Start of Selected passage

# My grow area



## troy (Jul 19, 2015)




----------



## troy (Jul 19, 2015)




----------



## RNCollins (Jul 19, 2015)

Very nice. Do you have mostly Paphs or Phrags?

The cart with the wheels looks handy... You can wheel your plants over to the windows to get more light.


----------



## Wendy (Jul 19, 2015)

Lots of space for more in there! Do you have supplemental light besides the window?


----------



## orchideya (Jul 19, 2015)

Nice area. Very healthy plants too, they obviously like it there.


----------



## Marco (Jul 19, 2015)

Certainly a bunch of happy slippers.


----------



## troy (Jul 19, 2015)

No supplemental light, in the morning there is 3 hours of direct light


----------



## Justin (Jul 19, 2015)

looking good. how do you water them?


----------



## troy (Jul 19, 2015)

I water them in the bathtub


----------



## 17andgrowing (Jul 19, 2015)

Like the racks on the wall. I have to get me some of those. Looks great Troy.


----------



## NYEric (Jul 19, 2015)

You really need to just dedicate the room to orchids!


----------



## SlipperFan (Jul 19, 2015)

Wow -- how many hours a week do you spend watering?


----------



## troy (Jul 19, 2015)

Lol.. watering 2 times a week 1/2 ro and well water takes me 10 hours


----------



## Happypaphy7 (Jul 20, 2015)

Now, where is that Armeni White x roth plant?? 
Do you still have it? 
If so, how is it doing?
I want it! hehe


----------



## Happypaphy7 (Jul 20, 2015)

troy said:


> Lol.. watering 2 times a week 1/2 ro and well water takes me 10 hours



I feel your pain.
I do the same.
I move all the plants to the bathroom to water and drain.
I do not water everything on the same day everytime of course since there are pots of different sizes and plants of different sizes and root mass and all that, although watering everybody all on the same day does happen every now and then.
It is a hell and I sometimes feel like throwing them all away. :evil:
but then I feel great once I'm done watering or when I see plants grow and bloom.

End of Selected passage

■ Directions ■
a) Can you sum up the grow-area thread in two sentences?
b) Can you copy the part of the grow-area thread that opens with the words containing "It is a hell" and closes with "grow and bloom."?

Start of Supplied material

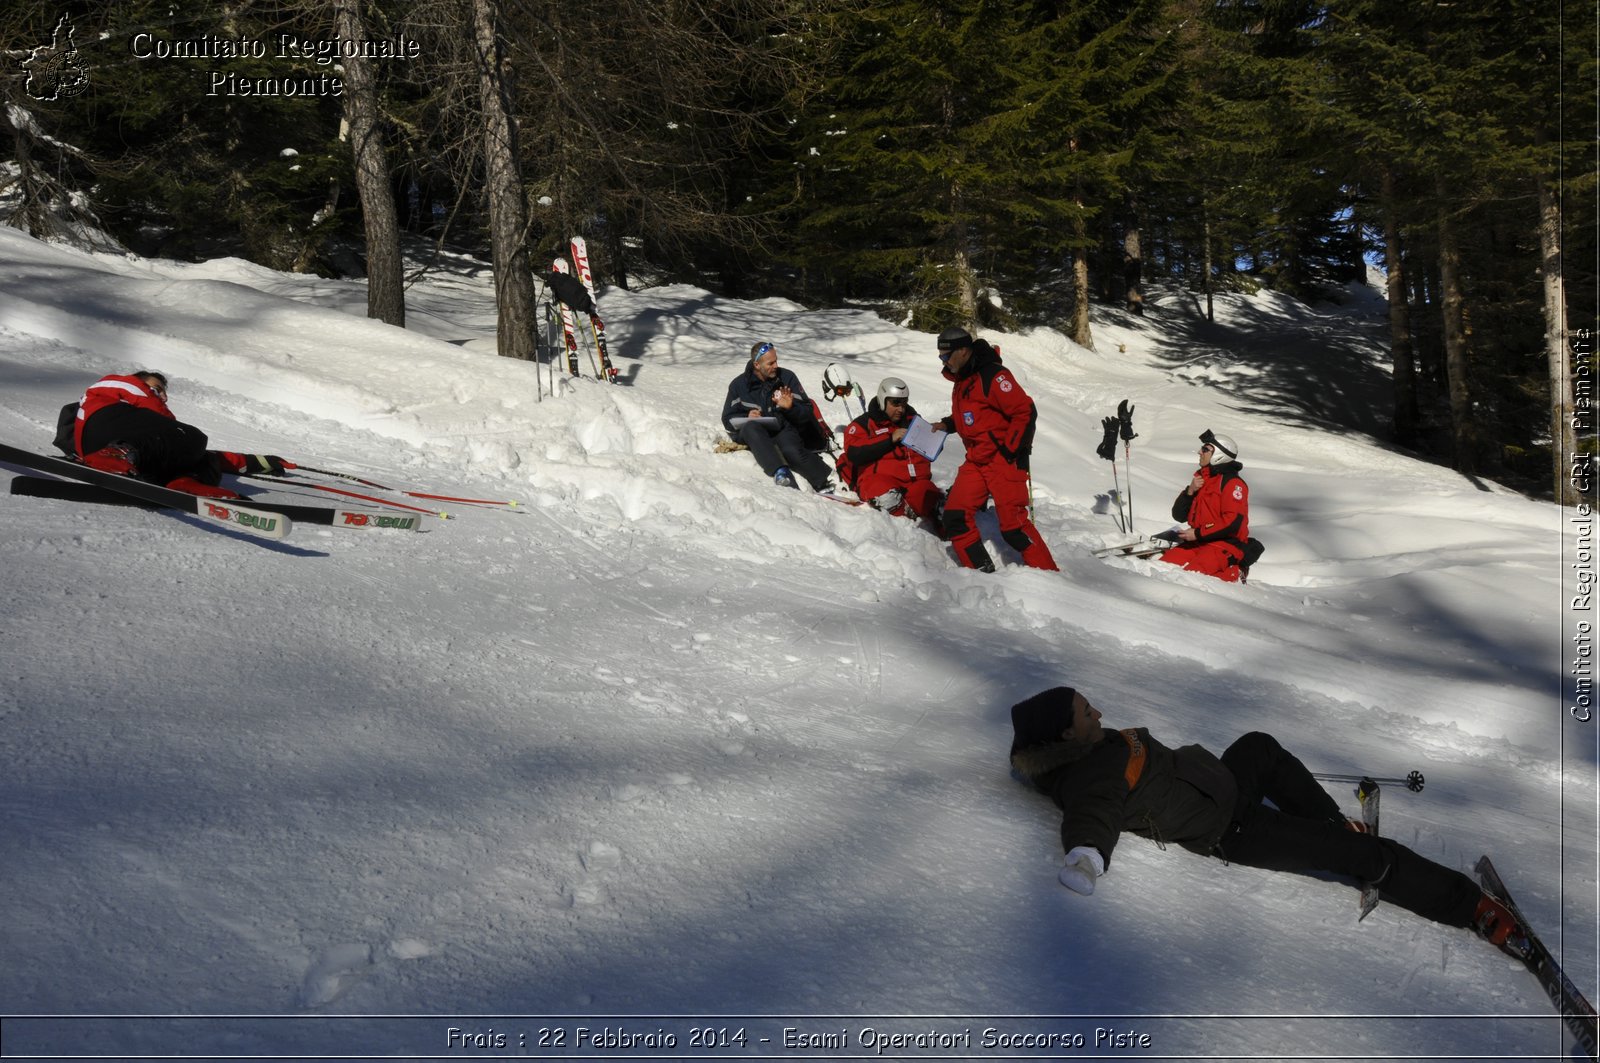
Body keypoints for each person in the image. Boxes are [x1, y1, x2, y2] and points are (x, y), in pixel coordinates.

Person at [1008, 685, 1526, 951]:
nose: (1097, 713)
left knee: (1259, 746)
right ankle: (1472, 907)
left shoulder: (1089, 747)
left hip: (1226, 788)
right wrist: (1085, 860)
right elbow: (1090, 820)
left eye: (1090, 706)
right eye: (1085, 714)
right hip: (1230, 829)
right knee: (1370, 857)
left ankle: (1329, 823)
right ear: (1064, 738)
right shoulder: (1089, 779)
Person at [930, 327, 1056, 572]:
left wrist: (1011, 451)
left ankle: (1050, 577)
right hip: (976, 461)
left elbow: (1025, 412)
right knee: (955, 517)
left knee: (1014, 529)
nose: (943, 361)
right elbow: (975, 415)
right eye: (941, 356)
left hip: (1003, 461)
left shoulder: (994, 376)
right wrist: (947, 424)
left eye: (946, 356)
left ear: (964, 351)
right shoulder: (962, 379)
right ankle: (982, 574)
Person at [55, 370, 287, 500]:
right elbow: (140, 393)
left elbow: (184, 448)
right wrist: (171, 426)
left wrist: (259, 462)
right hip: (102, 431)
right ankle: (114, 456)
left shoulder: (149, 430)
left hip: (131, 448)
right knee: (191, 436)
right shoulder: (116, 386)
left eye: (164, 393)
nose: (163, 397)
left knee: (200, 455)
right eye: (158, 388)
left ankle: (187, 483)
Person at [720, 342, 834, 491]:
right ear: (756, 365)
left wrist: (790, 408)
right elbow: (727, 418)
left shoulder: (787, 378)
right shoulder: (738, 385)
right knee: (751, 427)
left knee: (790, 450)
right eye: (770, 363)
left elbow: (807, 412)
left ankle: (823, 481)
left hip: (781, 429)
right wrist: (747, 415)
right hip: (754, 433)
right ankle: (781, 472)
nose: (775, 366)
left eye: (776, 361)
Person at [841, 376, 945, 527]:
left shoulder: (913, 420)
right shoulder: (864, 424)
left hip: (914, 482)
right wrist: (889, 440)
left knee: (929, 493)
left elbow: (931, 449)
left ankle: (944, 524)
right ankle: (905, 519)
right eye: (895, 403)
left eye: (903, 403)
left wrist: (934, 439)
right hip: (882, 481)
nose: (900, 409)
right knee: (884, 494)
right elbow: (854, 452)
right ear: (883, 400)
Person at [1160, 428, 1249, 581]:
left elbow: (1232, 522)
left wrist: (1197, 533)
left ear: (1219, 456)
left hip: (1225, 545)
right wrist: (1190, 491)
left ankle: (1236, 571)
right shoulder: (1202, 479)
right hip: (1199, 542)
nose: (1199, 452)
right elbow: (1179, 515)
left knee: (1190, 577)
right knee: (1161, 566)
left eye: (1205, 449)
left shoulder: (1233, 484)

End of Supplied material
Start of Supplied material

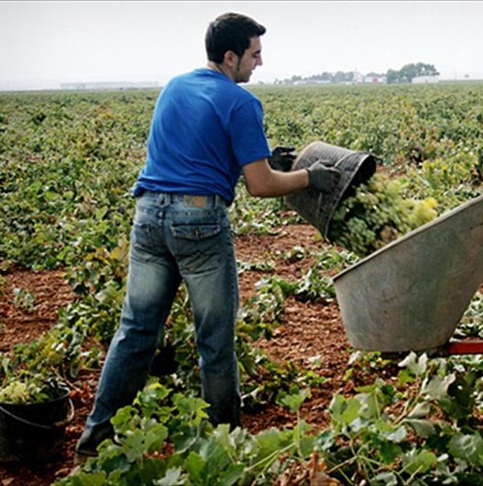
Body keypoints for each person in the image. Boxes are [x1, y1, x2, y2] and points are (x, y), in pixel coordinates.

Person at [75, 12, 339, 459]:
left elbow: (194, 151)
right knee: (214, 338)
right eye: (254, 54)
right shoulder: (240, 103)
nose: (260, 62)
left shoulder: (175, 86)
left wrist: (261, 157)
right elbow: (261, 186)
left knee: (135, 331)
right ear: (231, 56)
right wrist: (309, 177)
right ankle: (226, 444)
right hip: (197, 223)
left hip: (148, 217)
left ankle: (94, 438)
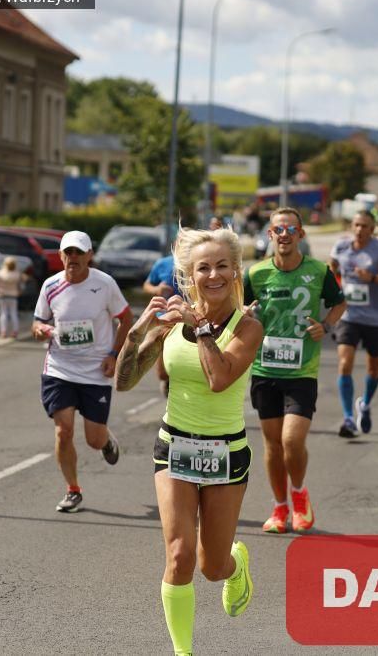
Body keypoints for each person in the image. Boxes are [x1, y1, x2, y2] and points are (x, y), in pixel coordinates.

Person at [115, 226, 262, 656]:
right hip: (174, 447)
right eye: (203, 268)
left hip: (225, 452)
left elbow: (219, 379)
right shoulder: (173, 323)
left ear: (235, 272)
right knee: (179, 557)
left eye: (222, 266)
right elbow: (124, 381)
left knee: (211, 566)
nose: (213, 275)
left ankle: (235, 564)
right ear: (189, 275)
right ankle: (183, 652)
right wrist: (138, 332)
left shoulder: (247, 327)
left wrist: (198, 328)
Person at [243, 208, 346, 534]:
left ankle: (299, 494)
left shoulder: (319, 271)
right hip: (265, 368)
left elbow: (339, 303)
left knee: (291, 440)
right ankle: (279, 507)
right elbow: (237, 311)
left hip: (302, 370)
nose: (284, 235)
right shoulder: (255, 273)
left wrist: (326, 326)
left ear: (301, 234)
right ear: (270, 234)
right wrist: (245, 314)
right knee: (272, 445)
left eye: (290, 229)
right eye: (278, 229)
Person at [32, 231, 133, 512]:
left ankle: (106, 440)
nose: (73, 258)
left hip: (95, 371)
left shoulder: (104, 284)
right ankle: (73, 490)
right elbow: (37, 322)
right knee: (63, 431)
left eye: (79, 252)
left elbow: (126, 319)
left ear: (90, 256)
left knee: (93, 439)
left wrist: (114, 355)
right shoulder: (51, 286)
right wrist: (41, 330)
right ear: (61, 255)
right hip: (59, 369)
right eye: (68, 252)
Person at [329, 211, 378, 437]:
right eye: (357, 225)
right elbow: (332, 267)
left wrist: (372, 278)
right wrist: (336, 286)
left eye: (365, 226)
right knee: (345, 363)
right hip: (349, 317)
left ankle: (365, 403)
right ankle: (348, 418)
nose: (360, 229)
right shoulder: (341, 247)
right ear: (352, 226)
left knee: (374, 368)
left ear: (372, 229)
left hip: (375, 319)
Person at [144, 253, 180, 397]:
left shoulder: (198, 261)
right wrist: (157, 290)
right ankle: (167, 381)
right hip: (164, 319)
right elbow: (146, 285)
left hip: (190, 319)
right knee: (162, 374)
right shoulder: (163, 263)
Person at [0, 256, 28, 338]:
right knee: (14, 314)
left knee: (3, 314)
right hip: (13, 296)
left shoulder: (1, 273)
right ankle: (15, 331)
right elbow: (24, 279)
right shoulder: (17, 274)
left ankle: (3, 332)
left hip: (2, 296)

End of Supplied material

■ Task responses ■
a) Forum members praise the grow area and its healthy plants, and troy says there is no supplemental light, only 3 hours of direct light in the morning. troy waters the plants twice a week in the bathtub with 1/2 RO and well water, which takes 10 hours, and Happypaphy7 also moves plants to the bathroom to water and drain them.

b)
It is a hell and I sometimes feel like throwing them all away. :evil:
but then I feel great once I'm done watering or when I see plants grow and bloom.